§ **DATA FOR ANALYSIS**
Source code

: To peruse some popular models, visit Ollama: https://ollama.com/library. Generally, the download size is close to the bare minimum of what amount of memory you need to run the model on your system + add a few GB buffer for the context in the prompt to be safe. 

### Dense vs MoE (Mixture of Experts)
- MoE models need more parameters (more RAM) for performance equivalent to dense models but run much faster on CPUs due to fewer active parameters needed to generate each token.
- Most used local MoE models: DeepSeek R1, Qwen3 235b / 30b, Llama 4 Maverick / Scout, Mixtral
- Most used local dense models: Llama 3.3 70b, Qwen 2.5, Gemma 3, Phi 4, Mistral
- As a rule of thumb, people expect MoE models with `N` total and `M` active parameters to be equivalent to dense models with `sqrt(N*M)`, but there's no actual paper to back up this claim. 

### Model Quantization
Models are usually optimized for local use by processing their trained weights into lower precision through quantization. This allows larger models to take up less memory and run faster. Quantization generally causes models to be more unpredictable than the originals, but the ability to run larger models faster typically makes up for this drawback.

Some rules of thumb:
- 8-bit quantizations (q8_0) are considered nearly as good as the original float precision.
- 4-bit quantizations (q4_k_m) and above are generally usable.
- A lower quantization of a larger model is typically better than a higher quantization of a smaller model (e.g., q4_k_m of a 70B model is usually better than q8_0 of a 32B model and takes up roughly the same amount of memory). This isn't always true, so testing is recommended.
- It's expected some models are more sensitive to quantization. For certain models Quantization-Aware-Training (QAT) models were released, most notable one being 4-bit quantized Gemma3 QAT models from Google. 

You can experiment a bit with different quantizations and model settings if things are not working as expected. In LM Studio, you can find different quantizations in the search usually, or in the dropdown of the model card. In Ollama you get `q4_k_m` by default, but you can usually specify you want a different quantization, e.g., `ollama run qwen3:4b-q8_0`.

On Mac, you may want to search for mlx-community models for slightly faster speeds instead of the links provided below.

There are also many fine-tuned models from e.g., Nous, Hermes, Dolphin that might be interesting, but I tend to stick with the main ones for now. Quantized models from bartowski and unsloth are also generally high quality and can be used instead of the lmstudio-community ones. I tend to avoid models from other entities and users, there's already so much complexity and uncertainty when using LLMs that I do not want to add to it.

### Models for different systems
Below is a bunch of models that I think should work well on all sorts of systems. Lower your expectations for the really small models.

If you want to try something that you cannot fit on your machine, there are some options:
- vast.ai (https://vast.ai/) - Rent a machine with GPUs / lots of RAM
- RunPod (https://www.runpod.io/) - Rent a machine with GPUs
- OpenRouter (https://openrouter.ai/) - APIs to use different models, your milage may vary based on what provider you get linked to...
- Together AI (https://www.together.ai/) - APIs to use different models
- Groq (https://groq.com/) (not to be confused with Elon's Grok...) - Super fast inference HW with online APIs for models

§ **THE PROBLEM**
Quote the listing above in full, word for word.

§ **RESPONSE AREA**
Source code

: To peruse some popular models, visit Ollama: https://ollama.com/library. Generally, the download size is close to the bare minimum of what amount of memory you need to run the model on your system + add a few GB buffer for the context in the prompt to be safe. 

### Dense vs MoE (Mixture of Experts)
- MoE models need more parameters (more RAM) for performance equivalent to dense models but run much faster on CPUs due to fewer active parameters needed to generate each token.
- Most used local MoE models: DeepSeek R1, Qwen3 235b / 30b, Llama 4 Maverick / Scout, Mixtral
- Most used local dense models: Llama 3.3 70b, Qwen 2.5, Gemma 3, Phi 4, Mistral
- As a rule of thumb, people expect MoE models with `N` total and `M` active parameters to be equivalent to dense models with `sqrt(N*M)`, but there's no actual paper to back up this claim. 

### Model Quantization
Models are usually optimized for local use by processing their trained weights into lower precision through quantization. This allows larger models to take up less memory and run faster. Quantization generally causes models to be more unpredictable than the originals, but the ability to run larger models faster typically makes up for this drawback.

Some rules of thumb:
- 8-bit quantizations (q8_0) are considered nearly as good as the original float precision.
- 4-bit quantizations (q4_k_m) and above are generally usable.
- A lower quantization of a larger model is typically better than a higher quantization of a smaller model (e.g., q4_k_m of a 70B model is usually better than q8_0 of a 32B model and takes up roughly the same amount of memory). This isn't always true, so testing is recommended.
- It's expected some models are more sensitive to quantization. For certain models Quantization-Aware-Training (QAT) models were released, most notable one being 4-bit quantized Gemma3 QAT models from Google. 

You can experiment a bit with different quantizations and model settings if things are not working as expected. In LM Studio, you can find different quantizations in the search usually, or in the dropdown of the model card. In Ollama you get `q4_k_m` by default, but you can usually specify you want a different quantization, e.g., `ollama run qwen3:4b-q8_0`.

On Mac, you may want to search for mlx-community models for slightly faster speeds instead of the links provided below.

There are also many fine-tuned models from e.g., Nous, Hermes, Dolphin that might be interesting, but I tend to stick with the main ones for now. Quantized models from bartowski and unsloth are also generally high quality and can be used instead of the lmstudio-community ones. I tend to avoid models from other entities and users, there's already so much complexity and uncertainty when using LLMs that I do not want to add to it.

### Models for different systems
Below is a bunch of models that I think should work well on all sorts of systems. Lower your expectations for the really small models.

If you want to try something that you cannot fit on your machine, there are some options:
- vast.ai (https://vast.ai/) - Rent a machine with GPUs / lots of RAM
- RunPod (https://www.runpod.io/) - Rent a machine with GPUs
- OpenRouter (https://openrouter.ai/) - APIs to use different models, your milage may vary based on what provider you get linked to...
- Together AI (https://www.together.ai/) - APIs to use different models
- Groq (https://groq.com/) (not to be confused with Elon's Grok...) - Super fast inference HW with online APIs for models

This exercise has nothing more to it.